Nettoyage et sécurité

Pour nettoyer, IPA à 90-99 % avec une brosse antistatique. Celui de la pharmacie à 70 % ne convient pas : ces 30 % d'eau sèchent lentement, laissent des auréoles et de l'humidité piégée sous les composants, et dissolvent moins bien la rosin. Nous avons des flacons doseurs avec pompe, qui évitent d'inonder la carte. Et chassez toujours le résidu dissous avec un matériau absorbant propre : si vous le laissez sécher, il se redépose.

Sur la fumée, parlons franchement. La fumée de rosin est reconnue comme cause d'asthme professionnel ; l'autorité britannique de santé au travail la classe parmi les premières causes du pays et fixe une limite d'exposition de 0,05 mg/m³ sur une journée de 8 heures. Ce n'est pas de l'alarmisme, c'est une fiche de risque professionnel.

Les mesures qui fonctionnent, dans l'ordre :

  1. Extraction à la source. C'est la seule qui contrôle vraiment le problème : capter la fumée là où elle se produit, à quelques centimètres de la punta, avant qu'elle vous arrive au visage. La solution simple et accessible, c'est une grille d'aspiration de fumées : vous la posez devant vous, vous travaillez dessus et la fumée part vers l'arrière au lieu de vous monter dans la figure. Pensez à changer le filtre quand il est saturé — un filtre colmaté ne filtre plus, il fait juste du bruit.
  2. Ne vous penchez pas sur le panache de fumée. Ça paraît évident et tout le monde le fait : en regardant de près, la tête se retrouve exactement au-dessus de la colonne de fumée. Travaillez avec la carte légèrement de côté, ou avec une loupe, mais pas dans la fumée.
  3. Ne chauffez pas plus que nécessaire. Plus la température est haute, plus le flux se décompose et plus il y a de fumée. La boucle est bouclée : avec du bon flux et la punta bien étamée, vous avez besoin de moins de température, donc vous respirez aussi moins de fumée.
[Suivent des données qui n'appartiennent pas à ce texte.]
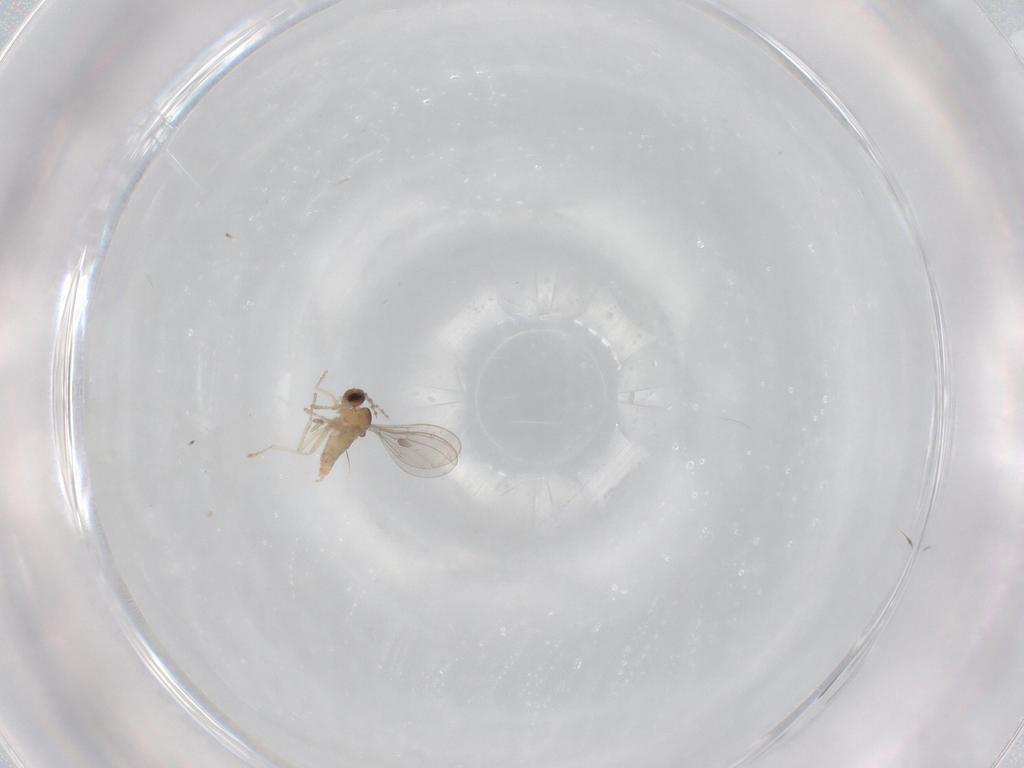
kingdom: Animalia
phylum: Arthropoda
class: Insecta
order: Diptera
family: Cecidomyiidae
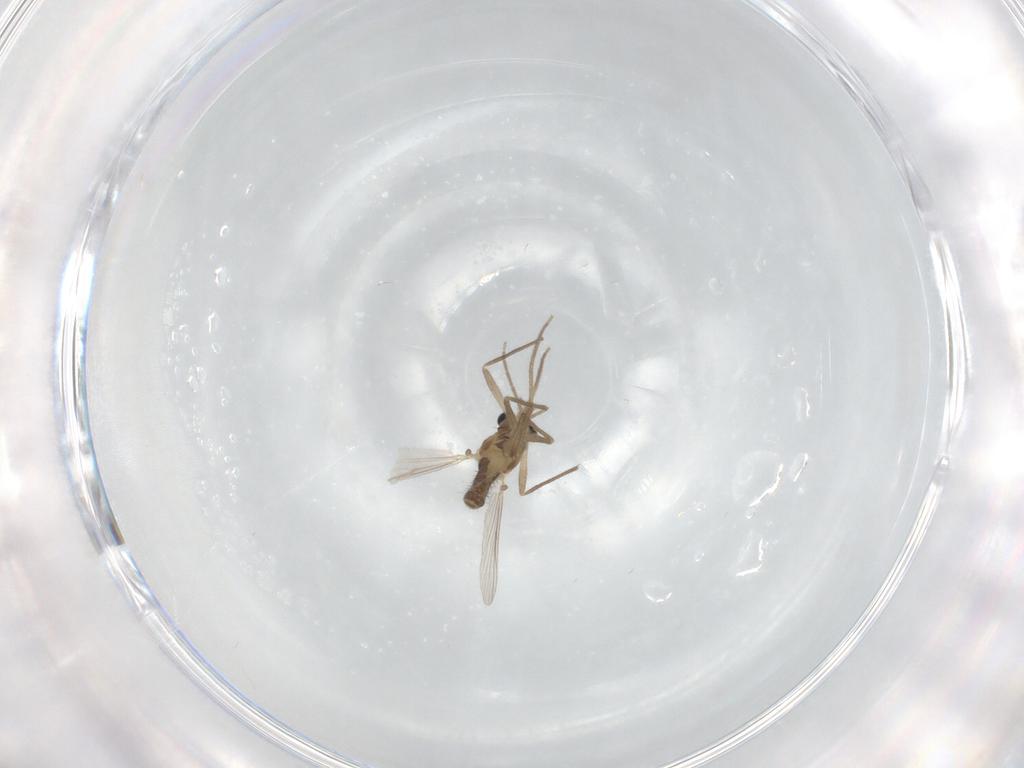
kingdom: Animalia
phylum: Arthropoda
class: Insecta
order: Diptera
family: Chironomidae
Et deux mises en garde : un ventilateur de bureau ne sert à rien — il disperse le contaminant dans l'atelier au lieu de le capter — et passer au lead-free n'élimine pas le risque, parce que le flux reste le même voire est encore plus actif.

Comment l'appliquer

  1. Peu et au bon endroit. Un trait fin sur les pattes ou une couche uniforme sur les pad. Si ça déborde, c'est trop.
  2. Avec le bon outil : la seringue pour la précision, le pinceau applicateur pour étaler sur une surface, et le distributeur semi-automatique si vous travaillez en volume.
  3. Chauffez sans tarder. Le flux travaille pendant qu'il est frais ; si vous le laissez et traînez, le solvant s'évapore.
  4. Vite et décidé. Un contact court et efficace vaut mieux qu'insister : plus vous restez à température, plus le flux s'épuise et plus le résidu se carbonise.
  5. Nettoyez si nécessaire, selon la classification vue plus haut.

Vous trouverez tout ce qu'il vous faut dans les accessoires de soudure, et si l'outil vous manque, dans les stations de soudure.
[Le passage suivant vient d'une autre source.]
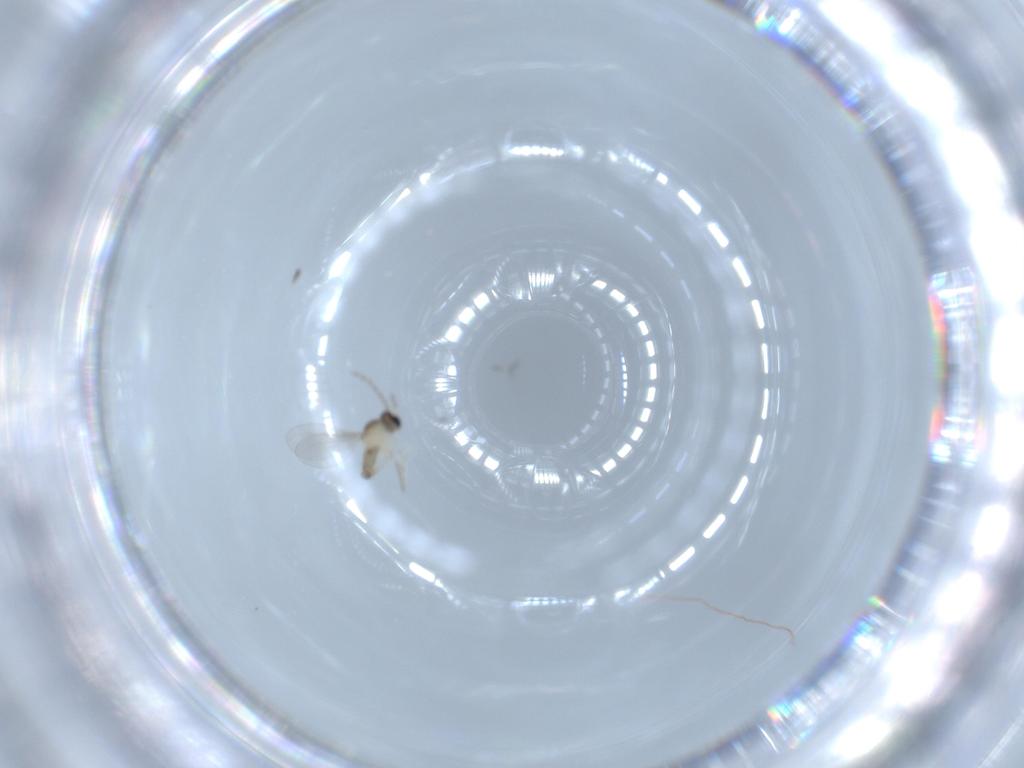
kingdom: Animalia
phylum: Arthropoda
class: Insecta
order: Diptera
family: Cecidomyiidae
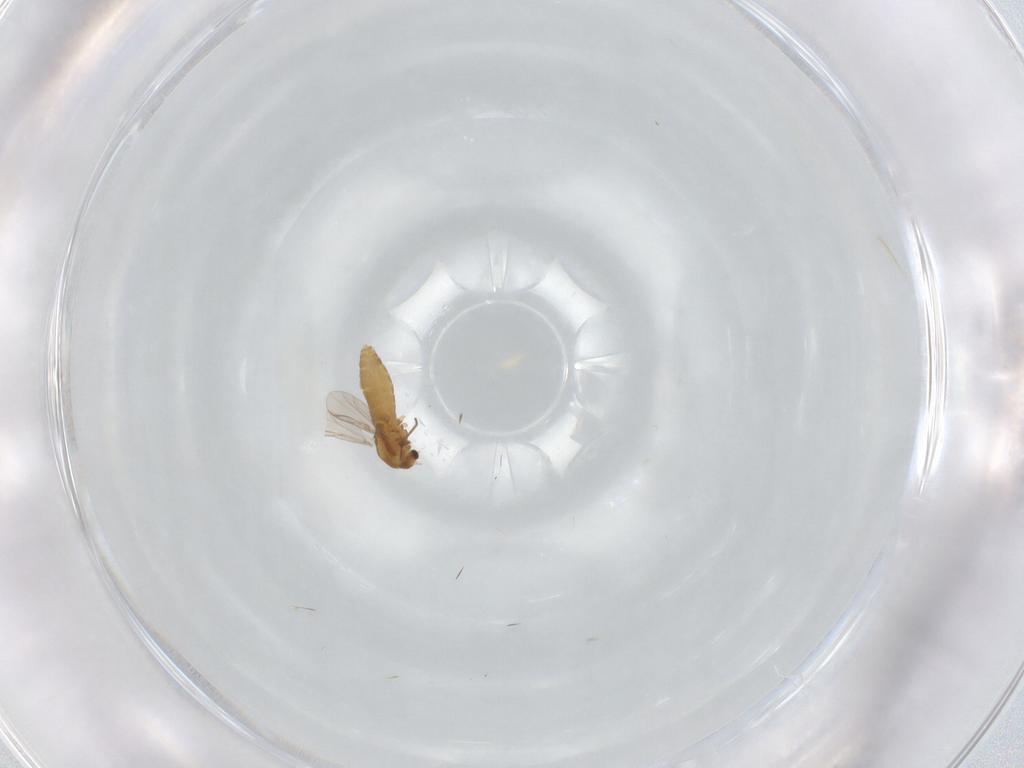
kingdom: Animalia
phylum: Arthropoda
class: Insecta
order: Diptera
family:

Si vous ne retenez qu'une chose de tout ça, que ce soit celle-ci : le flux n'est pas un truc, c'est de la chimie de base en soudure. Sans lui, vous essayez de coller du métal sur de l'oxyde, et ça ne marche pas, quelle que soit la température. En fait, monter la température est souvent exactement le contraire de ce qu'il faut faire.